» **DOCUMENT EXCERPT**
★ ★ ★ ★
The Secretary of State has made the Dean Moor Solar Farm Order 2026, granting development consent for FVS Dean Moor Limited’s project in West Cumbria under the Planning Act 2008. The government’s decision notice says the scheme sits within the Cumberland Council area, is designed to make use of a 150 MW distribution connection and could generate up to 134 GWh of electricity each year. (gov.uk) This matters because a development consent order is more than a simple planning approval. It is the statutory rulebook for how the project can be built, operated, maintained and ultimately removed, bringing planning consent, street powers and land powers into one instrument. (gov.uk)
In practical terms, the authorised development is wider than the panel area. The project documents describe Work No. 1 as the solar generating station itself, with further works covering grid connection infrastructure, substations, a control building, a point-of-connection compound, electrical cabling, access tracks, drainage works, temporary compounds and planting and ecology measures. That is why the Order reads as a full infrastructure package rather than a narrow consent for solar arrays alone. (nsip-documents.planninginspectorate.gov.uk) Application-stage project material also described the site as approximately 279.54 hectares near Branthwaite Edge in West Cumbria. From this point, however, the made Order and its certified documents are the main reference point for what has legal effect. (national-infrastructure-consenting.planninginspectorate.gov.uk)
The land provisions are among the most consequential parts of the Order. Examination material explains that the DCO authorises compulsory acquisition where land is needed for the project, but also allows a narrower approach in some cases: rights only, subsoil only, rights under or over streets, and temporary possession instead of outright purchase. For affected owners, that distinction shapes what may be taken, when possession may be obtained and which compensation route applies. (nsip-documents.planninginspectorate.gov.uk) The same material gives the undertaker five years to serve notices to treat or execute a general vesting declaration, and it applies a similar five-year window to the use of temporary possession powers. In policy terms, consent is now settled, but the land programme can still be phased over several years. (nsip-documents.planninginspectorate.gov.uk)
Cumberland Council does not disappear from the process once the DCO is made. Schedule 2 places a series of controls with the local planning authority, including approval of detailed design, CEMPs, CTMPs, planting and ecology measures, drainage, archaeology, soils, operational management and decommissioning arrangements. The principle of development has been decided nationally, but a substantial part of delivery still depends on local sign-off. (nsip-documents.planninginspectorate.gov.uk) The discharge procedure is tightly structured. The DCO examined by the Planning Inspectorate provides an eight-week determination period for applications under the requirements, requires reasons where approval is refused or conditioned, and includes a deemed approval route if the deadline expires without a decision. That gives both the council and the promoter a defined administrative timetable. (nsip-documents.planninginspectorate.gov.uk)
★ ★ ★ ★
» **ACTIVITY 1**
How much electricity does the Dean Moor Solar Farm article say the scheme could generate each year?
» **ACTIVITY 2**
What narrower alternatives to outright compulsory acquisition does the Dean Moor Solar Farm article say the Order allows in some cases?
The rows after this point come from a separate source, not from the Dean Moor Solar Farm article.

(Rendered images with source text)
★ ★ ★ ★
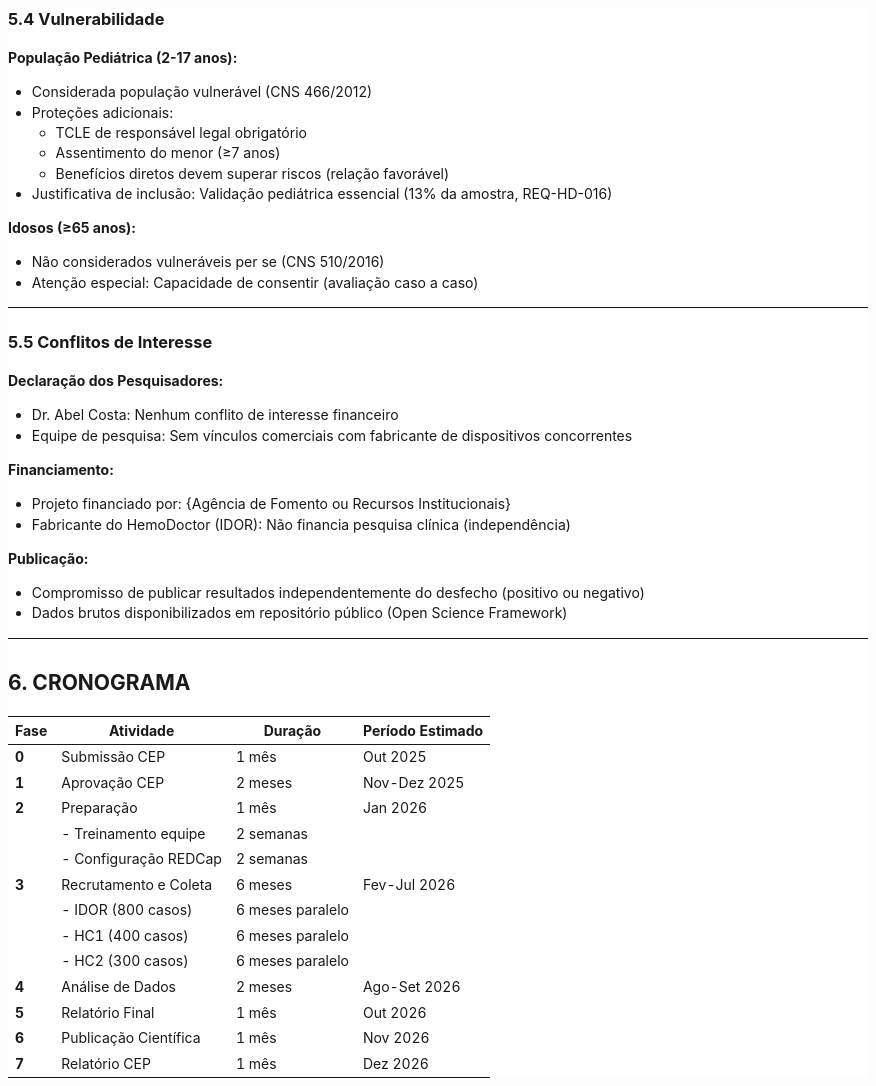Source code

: ### 5.4 Vulnerabilidade

**População Pediátrica (2-17 anos):**
- Considerada população vulnerável (CNS 466/2012)
- Proteções adicionais:
  - TCLE de responsável legal obrigatório
  - Assentimento do menor (≥7 anos)
  - Benefícios diretos devem superar riscos (relação favorável)
- Justificativa de inclusão: Validação pediátrica essencial (13% da amostra, REQ-HD-016)

**Idosos (≥65 anos):**
- Não considerados vulneráveis per se (CNS 510/2016)
- Atenção especial: Capacidade de consentir (avaliação caso a caso)

---

### 5.5 Conflitos de Interesse

**Declaração dos Pesquisadores:**
- Dr. Abel Costa: Nenhum conflito de interesse financeiro
- Equipe de pesquisa: Sem vínculos comerciais com fabricante de dispositivos concorrentes

**Financiamento:**
- Projeto financiado por: {Agência de Fomento ou Recursos Institucionais}
- Fabricante do HemoDoctor (IDOR): Não financia pesquisa clínica (independência)

**Publicação:**
- Compromisso de publicar resultados independentemente do desfecho (positivo ou negativo)
- Dados brutos disponibilizados em repositório público (Open Science Framework)

---

## 6. CRONOGRAMA

| Fase | Atividade | Duração | Período Estimado |
|------|-----------|---------|------------------|
| **0** | Submissão CEP | 1 mês | Out 2025 |
| **1** | Aprovação CEP | 2 meses | Nov-Dez 2025 |
| **2** | Preparação | 1 mês | Jan 2026 |
|       | - Treinamento equipe | 2 semanas |  |
|       | - Configuração REDCap | 2 semanas |  |
| **3** | Recrutamento e Coleta | 6 meses | Fev-Jul 2026 |
|       | - IDOR (800 casos) | 6 meses paralelo |  |
|       | - HC1 (400 casos) | 6 meses paralelo |  |
|       | - HC2 (300 casos) | 6 meses paralelo |  |
| **4** | Análise de Dados | 2 meses | Ago-Set 2026 |
| **5** | Relatório Final | 1 mês | Out 2026 |
| **6** | Publicação Científica | 1 mês | Nov 2026 |
| **7** | Relatório CEP | 1 mês | Dez 2026 |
★ ★ ★ ★
» **EXERCISE RESPONSE 1**
Up to 134 GWh.

» **EXERCISE RESPONSE 2**
- Rights only
- Subsoil only
- Rights under or over streets
- Temporary possession instead of outright purchase